There is a gist of the full sample code I used. (This sample code isn't meant to be a good example of how to prep the image for processing. I just threw it together to work on the algorithm.)

Some thoughts for future work:

• You can likely get good and faster results by first scaling the image to something smaller. Half-scale definitely works well, but consider even 1/10 scale.

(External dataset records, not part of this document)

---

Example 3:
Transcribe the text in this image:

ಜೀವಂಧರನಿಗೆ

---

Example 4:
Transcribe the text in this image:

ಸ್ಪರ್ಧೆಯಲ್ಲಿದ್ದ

• You may get better results by first applying a small Gaussian blur to the image. This will eliminate small gaps in the edge, which can cause trouble for the algorithm, and reduce the complexity of the contour.
• Managing 5000 path elements, each a 2-pixel line, is probably not great. Pre-scaling the image can help a lot. Another approach is applying Ramer–Douglas–Peucker to further simplify the contour.